*Document excerpt*:
━━━━

And… yeah. She’ll probably avoid trouble because she does turn on Claire. But this was beyond reckless from a woman who has had insanely poor judgment this entire series. Claire might have been her assistant. They might have been close. But Claire fucked off for five years and came back in serious legal trouble. By in lying to the FBI about Claire leaving the country Bradley Jackson Ace Reporter made a calculated risk to go to jail for her.

But what is the kicker here? Why does Bradley blow all this up?

It’s not because Bradley sees Claire in the dressing room. It’s two things:

  1. Claire going on the air is absolutely going to fuck Bradley. As the host of the show, she won’t be able to pretend like she didn’t know Claire was there. And the handler warned her that if they found out Bradley knew and didn’t tell them, she was probably going to federal prison.

━━━━

*What the exercise asks*: In the recap excerpt, what did the handler warn would probably happen to Bradley if they found out she knew and didn't tell them? Please answer in one sentence. The items aren't needed here.

━━━━

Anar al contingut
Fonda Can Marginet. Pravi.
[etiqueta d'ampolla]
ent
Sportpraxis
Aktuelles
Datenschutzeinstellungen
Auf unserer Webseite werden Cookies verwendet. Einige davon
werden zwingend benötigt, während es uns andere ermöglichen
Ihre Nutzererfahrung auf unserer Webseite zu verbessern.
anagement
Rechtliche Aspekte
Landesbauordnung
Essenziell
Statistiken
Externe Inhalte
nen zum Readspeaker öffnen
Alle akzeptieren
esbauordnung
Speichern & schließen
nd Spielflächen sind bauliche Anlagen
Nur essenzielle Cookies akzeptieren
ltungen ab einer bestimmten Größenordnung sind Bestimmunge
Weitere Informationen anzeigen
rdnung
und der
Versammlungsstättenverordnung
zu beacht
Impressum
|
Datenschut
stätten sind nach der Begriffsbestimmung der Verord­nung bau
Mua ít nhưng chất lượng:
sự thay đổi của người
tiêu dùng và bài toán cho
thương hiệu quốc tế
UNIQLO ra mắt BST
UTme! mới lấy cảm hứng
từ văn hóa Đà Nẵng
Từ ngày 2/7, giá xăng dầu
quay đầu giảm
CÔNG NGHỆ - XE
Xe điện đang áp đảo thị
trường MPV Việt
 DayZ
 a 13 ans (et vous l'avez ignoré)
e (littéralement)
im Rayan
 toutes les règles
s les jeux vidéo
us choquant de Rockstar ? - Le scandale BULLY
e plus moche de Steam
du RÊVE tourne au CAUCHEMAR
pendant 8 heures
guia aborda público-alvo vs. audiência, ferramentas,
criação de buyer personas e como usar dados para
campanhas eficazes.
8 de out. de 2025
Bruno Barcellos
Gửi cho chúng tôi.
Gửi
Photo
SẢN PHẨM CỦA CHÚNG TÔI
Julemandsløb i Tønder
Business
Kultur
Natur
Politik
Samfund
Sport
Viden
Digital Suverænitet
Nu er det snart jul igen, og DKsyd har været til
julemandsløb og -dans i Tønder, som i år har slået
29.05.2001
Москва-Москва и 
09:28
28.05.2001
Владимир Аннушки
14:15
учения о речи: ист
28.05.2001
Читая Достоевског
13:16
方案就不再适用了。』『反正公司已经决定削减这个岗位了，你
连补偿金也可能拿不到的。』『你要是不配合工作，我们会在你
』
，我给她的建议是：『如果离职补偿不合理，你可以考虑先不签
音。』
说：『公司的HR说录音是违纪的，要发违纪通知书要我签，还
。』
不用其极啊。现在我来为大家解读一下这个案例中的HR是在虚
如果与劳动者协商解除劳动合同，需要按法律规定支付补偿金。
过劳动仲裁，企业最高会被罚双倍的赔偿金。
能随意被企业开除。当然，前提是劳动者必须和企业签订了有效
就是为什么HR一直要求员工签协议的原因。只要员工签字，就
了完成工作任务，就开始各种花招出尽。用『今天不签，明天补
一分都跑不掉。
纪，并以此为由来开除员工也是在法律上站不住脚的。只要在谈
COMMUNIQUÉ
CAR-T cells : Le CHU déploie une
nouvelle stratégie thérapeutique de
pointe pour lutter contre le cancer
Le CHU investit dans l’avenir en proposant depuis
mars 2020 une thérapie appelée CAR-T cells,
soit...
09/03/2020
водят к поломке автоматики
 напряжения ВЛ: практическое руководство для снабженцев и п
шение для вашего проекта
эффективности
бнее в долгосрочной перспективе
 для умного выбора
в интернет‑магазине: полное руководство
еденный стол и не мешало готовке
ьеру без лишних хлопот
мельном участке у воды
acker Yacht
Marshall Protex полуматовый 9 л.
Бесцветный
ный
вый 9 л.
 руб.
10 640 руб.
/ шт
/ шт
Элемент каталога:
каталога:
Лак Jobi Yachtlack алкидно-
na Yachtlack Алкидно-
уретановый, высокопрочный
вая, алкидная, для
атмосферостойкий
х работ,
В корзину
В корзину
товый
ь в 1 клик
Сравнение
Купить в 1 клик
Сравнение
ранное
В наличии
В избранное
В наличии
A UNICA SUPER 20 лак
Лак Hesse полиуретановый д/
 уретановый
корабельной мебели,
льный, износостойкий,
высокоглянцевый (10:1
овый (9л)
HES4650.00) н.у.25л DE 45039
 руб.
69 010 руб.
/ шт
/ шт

━━━━

*Output*: She was probably going to federal prison.